Загодина поместили в узкую камеру с холодным каменным полом. Высоко под потолком светила пыльная тусклая лампочка. Усталый и вконец обессиленный, он лёг на пол, подтянув к подбородку колени. Но вскоре замерз так сильно, что зуб на зуб не попадал от дрожи.

— Мать вашу, — шептал он. — Я скотину и то лучше содержал. Каждый день менял подстилку. А вы, хамское отродье…

По стенам камеры сочилась вода. Стены потели, образуя капли, которые сливались и извилистыми змейками сползали вниз, пропитывая пол.

На третий день Загодин не выдержал содержания в холодном каменном мешке и попросился к следователю. Но его просьбу не выполнили. Продержали ещё дней пять. Он стал надрывно кашлять, нестерпимо болели суставы ног. Спал сидя на корточках, если дремотное состояние можно было назвать сном.

Дней через десять его отвели к следователю. Самостоятельно Антип Маркелыч идти не мог и его вели под руки двое конвоиров. В комнате допросов вконец обессиленный долгим пребыванием в карцере, Антип Маркелыч дрожащей рукой подписал бумагу, которую ему подсунул следователь. Строчки плыли перед глазами, их мутила туманная дымка, какая бывает, когда глаза застилают слёзы. Он бы и не такую бумагу подписал, лишь бы убраться из этой душной полутёмной каморки допросов, где углы тонули во мраке, а в лицо бил свет яркой электрической лампочки, выхватывая из клубящейся дымной пелены глаза следователя, как два бездонных шурфа, уходящих в темноту ночи.

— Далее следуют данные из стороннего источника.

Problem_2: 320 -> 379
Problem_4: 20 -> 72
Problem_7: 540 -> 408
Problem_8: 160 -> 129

Глава шестая Дорога на восток

Степан на первом же допросе признался, что помогал Бредуну: носил его банде провизию, закапывал оружие. Может быть, его чистосердечное признание, возможно, молодость, сослужили ему неплохую службу: отнеслись к нему достаточно мягко — на допросы по ночам не водили, выбивая нужные признания, не старались окриками, а то и тычками в зубы, заставить говорить то, что необходимо было следователю. Он был весь как на ладони — неотёсанный, забитый, ещё не понимая, куда попал и как будет впоследствии страшно, когда прочитают приговор, лишающий последней надежды на прежнюю, как он считал, счастливую жизнь. Его перевели в Ярославль, продержали две недели, а потом по этапу отправили, как говорили, в Казахстан.

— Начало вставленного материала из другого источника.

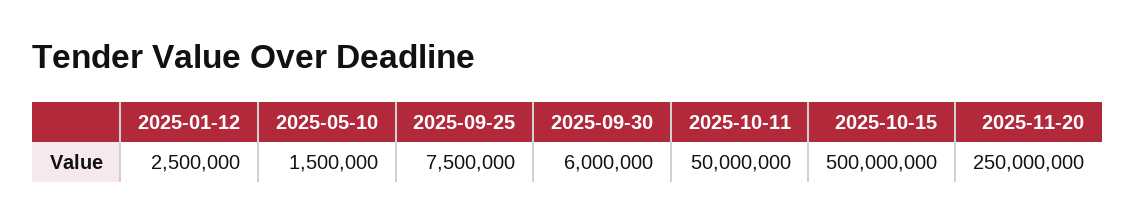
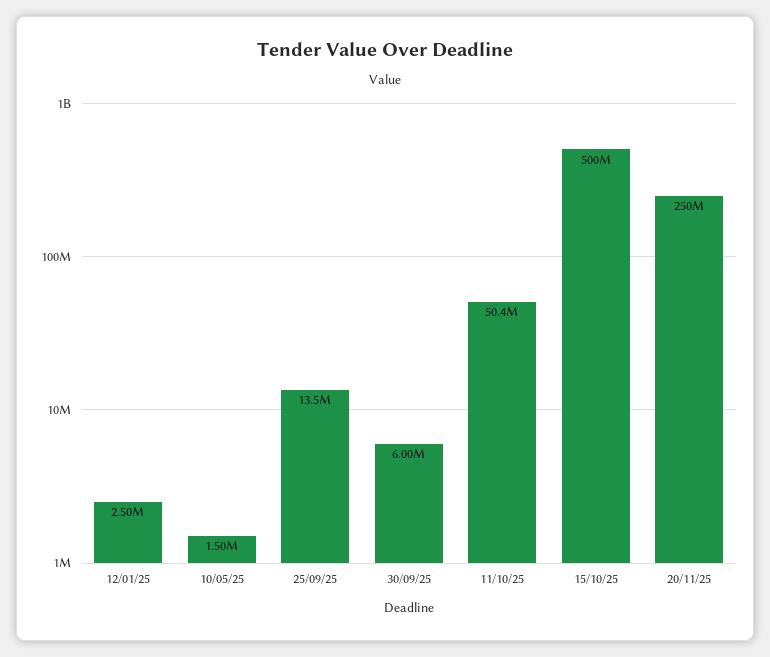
2025-09-25: 7500000 -> 13500000
2025-10-11: 50000000 -> 50400000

Набилось их в «телятник» много. Хорошо ещё, думал Степан, что он оказался в начале колонны и сумел занять место на верхних нарах. Кому не хватило нар, сидели на грязном полу, как попало, кто как сумел устроиться, измождённые, с сухими губами и тусклыми угасшими глазами, не выражающими никакого интереса к окружающему. Заскрипела широкая дверь, двигаясь по стальным направляющим, отрезав ссыльных от мира, и в вагоне стало пасмурно. Задвинули засов. Стук тяжелой накладки заставил вздрогнуть Степана. Ему подумалось, что он вновь очутился в камере.